We authorized the FBI to look at one threatening email we received, and only that email, so that the FBI could identify the stalker. However, the FBI ignored our request and violated our trust by unlawfully searching our private emails and turning us into the targets of an intrusive investigation without any just cause—all the while without informing us that they had identified the email stalker as Paula Broadwell, who was having an affair with Mr. Petraeus.
It looks as if the FBI is way too willing to extend itself permissions that haven't been specifically granted. Maybe the investigating agents felt Kelley meant to give the agency carte blanche access to her and her husband's email accounts, but was unable to articulate her desire to have her privacy violated thanks to the stress she was under. Or something.

All of this and yet the FBI didn't feel compelled to apprise Kelley of the outcome of its intrusive investigation. (In the end, charges were dropped.) Rather, it opted to leak her information to the press and misconstrue the contents of certain emails it had obtained without permission, leaving she and her husband to deal with the resulting fallout (rumors of an affair, media campouts in Kelley's yard).

The resulting investigation by the military cleared her (and the general she was linked to by the FBI's perusal of her emails) of any impropriety but the damage was already done. The agency's decision to exceed its authorization has managed to turn another person into an advocate against its excesses.

It appears from the NSA's leaks that the government may be trying to collect everything about everyone and everywhere—including America's closest friends and allies—with or without the knowledge of the White House. Unaccountable individuals given free rein to invade people's privacy—and a government that maintains the tools that permit them to do so—are a prescription for a privacy disaster.

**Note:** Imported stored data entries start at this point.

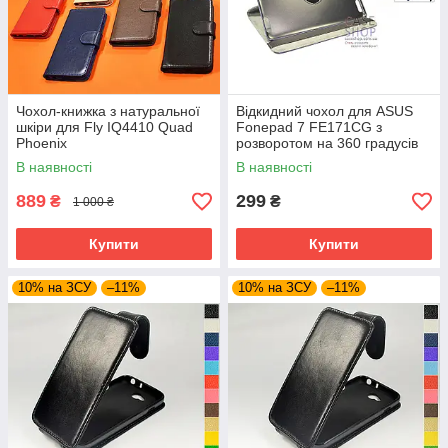
Чохол-книжка з натуральної
Відкидний чохол для ASUS
шкіри для Fly IQ4410 Quad
Fonepad 7 FE171CG з
Phoenix
розворотом на 360 градусів
В наявності
В наявності
889
299
₴
₴
1 000 ₴
Купити
Купити
10% на ЗСУ
–11%
10% на ЗСУ
–11%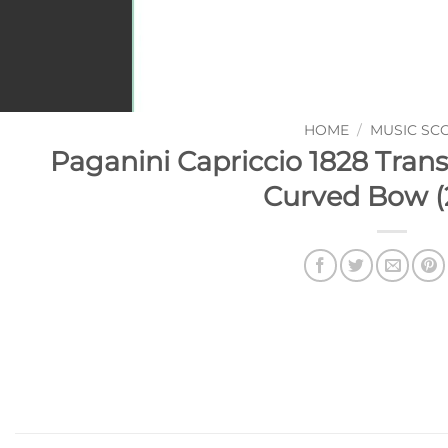
HOME
/
MUSIC SC
Paganini Capriccio 1828 Transc
Curved Bow (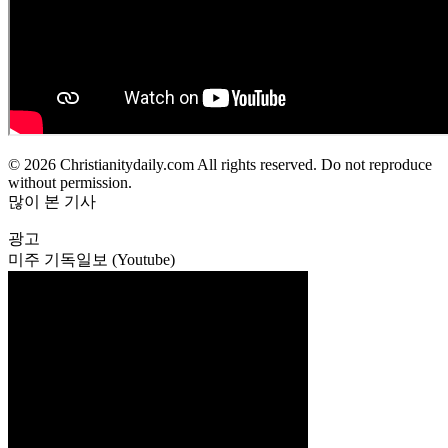
© 2026 Christianitydaily.com All rights reserved. Do not reproduce
without permission.
많이 본 기사
광고
미주 기독일보 (Youtube)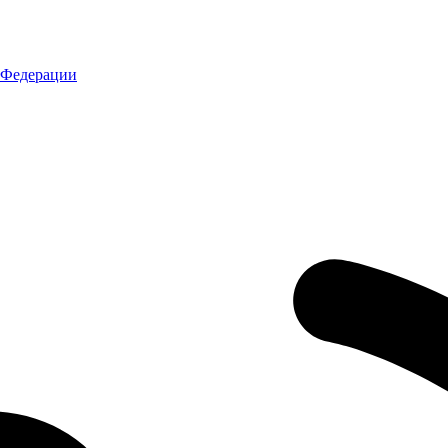
 Федерации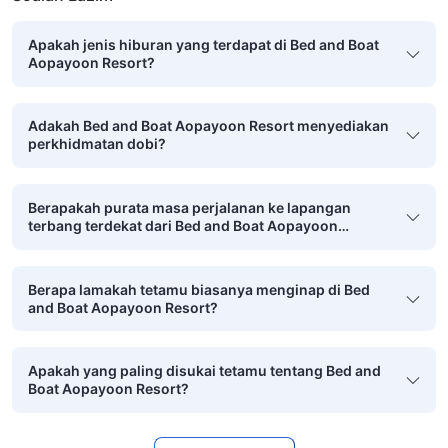
Apakah jenis hiburan yang terdapat di Bed and Boat
Aopayoon Resort?
Adakah Bed and Boat Aopayoon Resort menyediakan
perkhidmatan dobi?
Berapakah purata masa perjalanan ke lapangan
terbang terdekat dari Bed and Boat Aopayoon
Resort?
Berapa lamakah tetamu biasanya menginap di Bed
and Boat Aopayoon Resort?
Apakah yang paling disukai tetamu tentang Bed and
Boat Aopayoon Resort?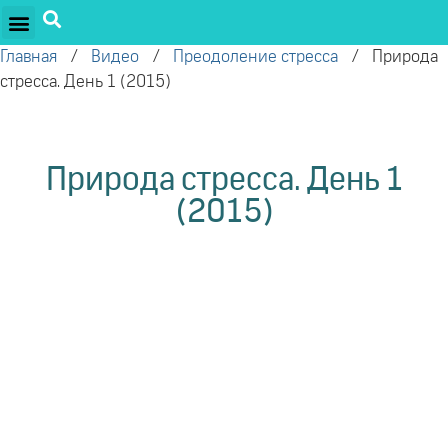
ПРОЕКТЫ ОЛЕГА ТОРСУНОВА
ДРУЖЕСТВЕННЫЕ ПРОЕКТЫ
ПОДДЕРЖАТЬ ПРОЕКТ
Главная
/
Видео
/
Преодоление стресса
/
Природа
стресса. День 1 (2015)
Природа стресса. День 1
(2015)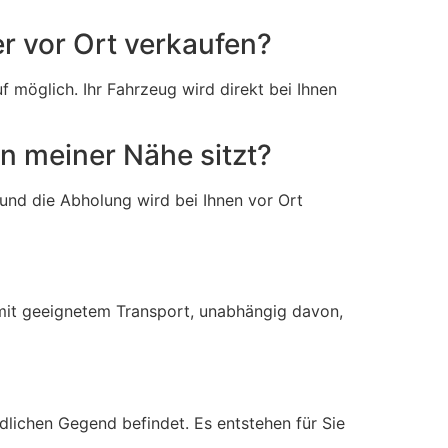
r vor Ort verkaufen?
f möglich. Ihr Fahrzeug wird direkt bei Ihnen
in meiner Nähe sitzt?
 und die Abholung wird bei Ihnen vor Ort
 mit geeignetem Transport, unabhängig davon,
ndlichen Gegend befindet. Es entstehen für Sie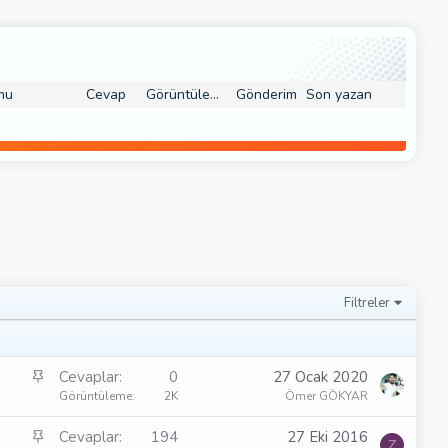
mu
Cevap
Görüntüleme
Gönderim
Son yazan
Filtreler
S
Cevaplar
0
27 Ocak 2020
a
Görüntüleme
2K
Ömer GÖKYAR
b
S
Cevaplar
194
27 Eki 2016
i
Z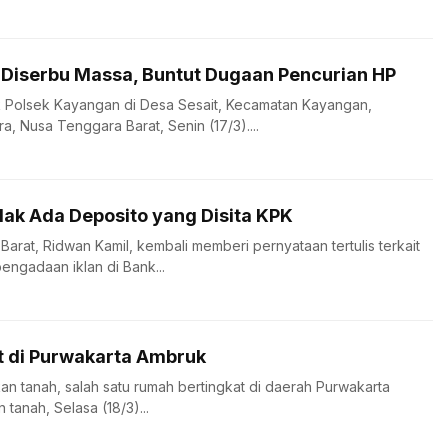
Diserbu Massa, Buntut Dugaan Pencurian HP
 Polsek Kayangan di Desa Sesait, Kecamatan Kayangan,
, Nusa Tenggara Barat, Senin (17/3)....
dak Ada Deposito yang Disita KPK
rat, Ridwan Kamil, kembali memberi pernyataan tertulis terkait
engadaan iklan di Bank...
t di Purwakarta Ambruk
an tanah, salah satu rumah bertingkat di daerah Purwakarta
tanah, Selasa (18/3)...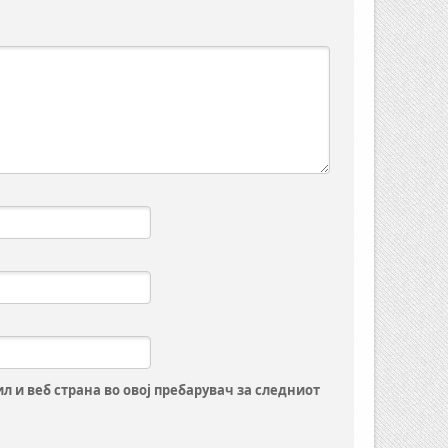
ил и веб страна во овој пребарувач за следниот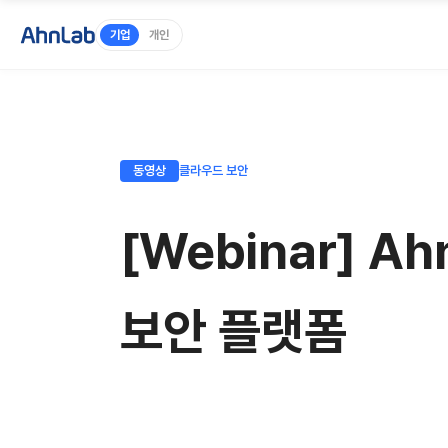
기업
개인
동영상
클라우드 보안
[Webinar] 
보안 플랫폼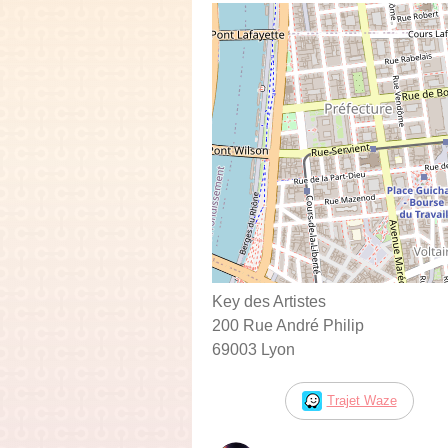
Key des Artistes
200 Rue André Philip
69003 Lyon
Trajet Waze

With all the current economic, political, social and diplomatic issues facing the country, it is understandable that many Americans seem relatively unconcerned about intrusions on individual privacy. They shouldn't be. The unauthorized search of my family's emails was triggered when we appealed to law enforcement for protection. But who knows what else might set off governmental invasion of privacy—politics or some other improper motivation might suffice. If this could happen to us, it could happen to you.
Not only does this sort of behavior chill speech and make a mockery of the Fourth Amendment, it also makes the country -- and its citizens -- less safe. If people have to think twice before asking law enforcement or investigative agencies to look into possible criminal activity out of fear of having their own personal information sifted through or subjected to months of intrusive surveillance, they may opt to ignore the problem or take matters into their own hands. Either outcome is undesirable.

The NSA has made many placating statements about how it's
limited by its authorizations, rather than its capabilities. These have never been particularly reassuring, and are even less so now, as its investigative counterpart appears more than willing to twist requests for help into invitations to snoop.